CLEVELAND — The Golden State Warriors left no doubt that they’re the best team in the NBA and a modern-day dynasty, all at the expense of LeBron James and the Cavaliers.
The Warriors easily completed their sweep of the NBA Finals on Friday night, burying Cleveland, 108-85, in Game 4 to capture their second straight NBA championship and third in four years. They also might have ended James’ second chapter with the Cavaliers.
This was the fourth straight time the two teams have met in the NBA Finals, but this was the least competitive series. The fact that James can’t get by the Warriors, especially since Kevin Durant took his talents to the Bay, has many believing that this was his last game with the Cavaliers.
“I have no idea at this point,” James said. “I don’t have an answer for you right now as far as that.”
James already left the Cavaliers once, in 2010, when he felt his team was overmatched. He returned in 2014, and in 2016, he followed through on his promise to deliver a championship to Cleveland. But the Cavaliers are overmatched again. They don’t have the talent, depth or heady players to beat the Warriors. Golden State has lost only one playoff series in four years and has dispatched the Cavaliers in nine games the last two years.
“There’s no real success in the postseason when you lose, not for me,” James said. “You never want to lose, especially in this fashion, when you’re a competitor.”
James has been linked to the Lakers, 76ers, Rockets and Spurs if he opts out of his contract. Those rumors will only heat up now that the Cavaliers were disposed of so easily.
James didn’t appear as engaged in this game as he was in the first three of this series or throughout this postseason, when he carried the Cavaliers. It was reminiscent of 2010, when he looked uninterested as the Cavaliers were eliminated by Boston in Game 6 of the conference semifinals.

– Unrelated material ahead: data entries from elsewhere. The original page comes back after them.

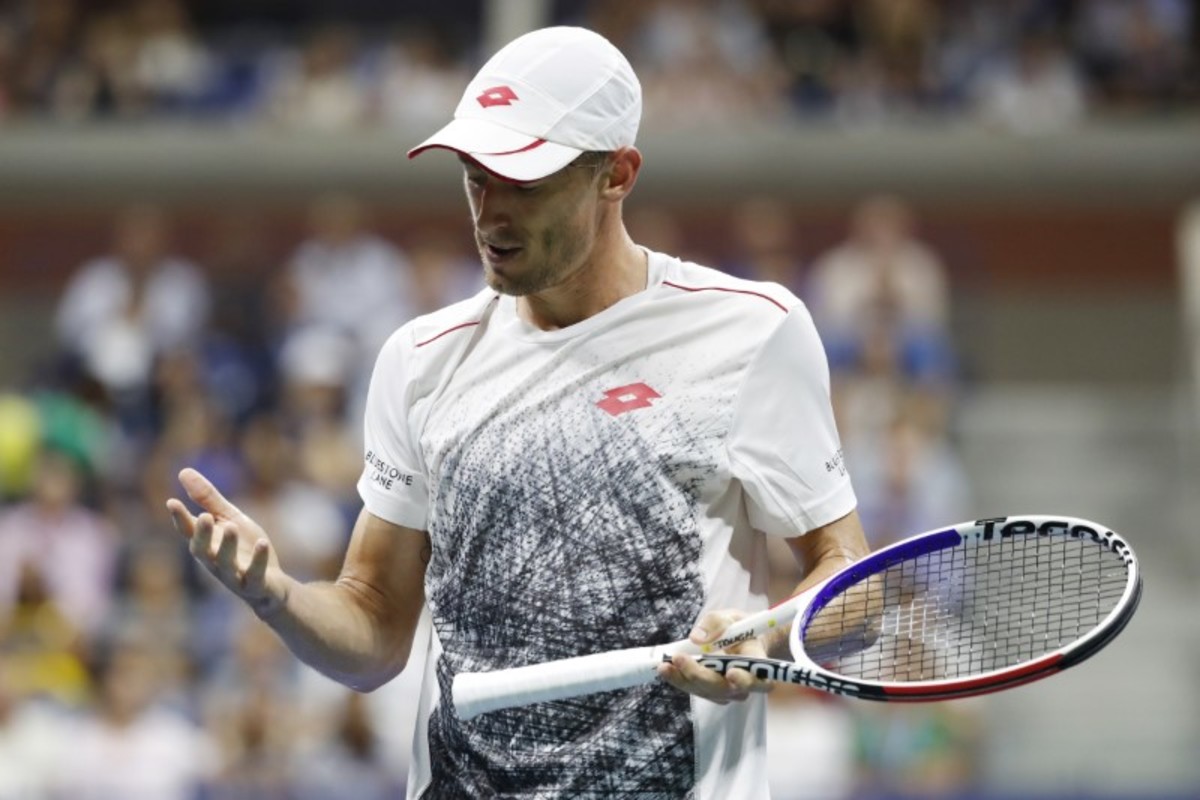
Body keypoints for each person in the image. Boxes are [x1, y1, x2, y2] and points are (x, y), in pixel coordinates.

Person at [166, 26, 869, 799]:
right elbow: (373, 632)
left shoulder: (752, 332)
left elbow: (855, 588)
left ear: (617, 175)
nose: (491, 215)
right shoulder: (420, 359)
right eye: (476, 180)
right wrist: (278, 596)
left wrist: (763, 640)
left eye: (524, 185)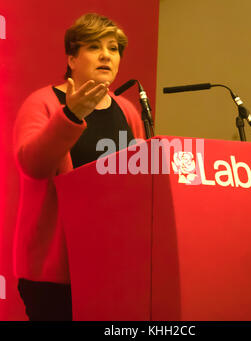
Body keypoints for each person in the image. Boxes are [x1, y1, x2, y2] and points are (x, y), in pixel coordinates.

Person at [13, 13, 145, 321]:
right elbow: (33, 165)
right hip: (55, 272)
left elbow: (139, 184)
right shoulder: (43, 103)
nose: (106, 56)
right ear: (71, 58)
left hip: (111, 265)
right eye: (94, 47)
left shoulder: (127, 110)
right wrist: (70, 116)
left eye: (113, 49)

James had 23 points, eight assists, seven rebounds, six turnovers and five fouls in Game 4. He had only one field goal in the second half and none during the third quarter, when the Warriors outscored Cleveland 25-13 to take an 86-65 lead.
James wore a soft cast on his right hand after the game from what he called “a self-inflicted injury.” He said he “pretty much played the last three games with a broken hand” after punching a whiteboard after his team’s meltdown in Game 1.
James exited Game 4 with 4:03 left and received a loud “M-V-P” chant from the Cleveland fans.
Durant was named MVP of the series for the second straight year. He followed up his 43-point Game 3 with a triple-double in the clincher: 20 points, 12 rebounds and 10 assists.
“I feel so grateful to be a part of a group like this,” he said. “To win two championships, that’s what you want as an NBA player.”
Stephen Curry was brilliant after a subpar Game 3. Curry scored 37 points and shot 7-for-15 from three-point range. He had 11 points and shot 3-for-16 overall Wednesday.
The Warriors took a 61-52 halftime lead on Curry’s three-pointer over James with five seconds left. Curry scored 20 in the first half.
The Warriors scored the first six points of the third quarter to extend their lead to 67-52 and just kept attacking. Meanwhile, the Cavaliers played like a team resigned to its fate.
Klay Thompson, who was scoreless in the first half, buried a wide-open three-pointer to make it 75-58, and the Warriors led by 21 points after three quarters.
“The Cavaliers had an amazing run,” Warriors coach Steve Kerr said. “Bottom line is we’ve got a lot of talent, and we had more talent than they did, and talent wins in this league.”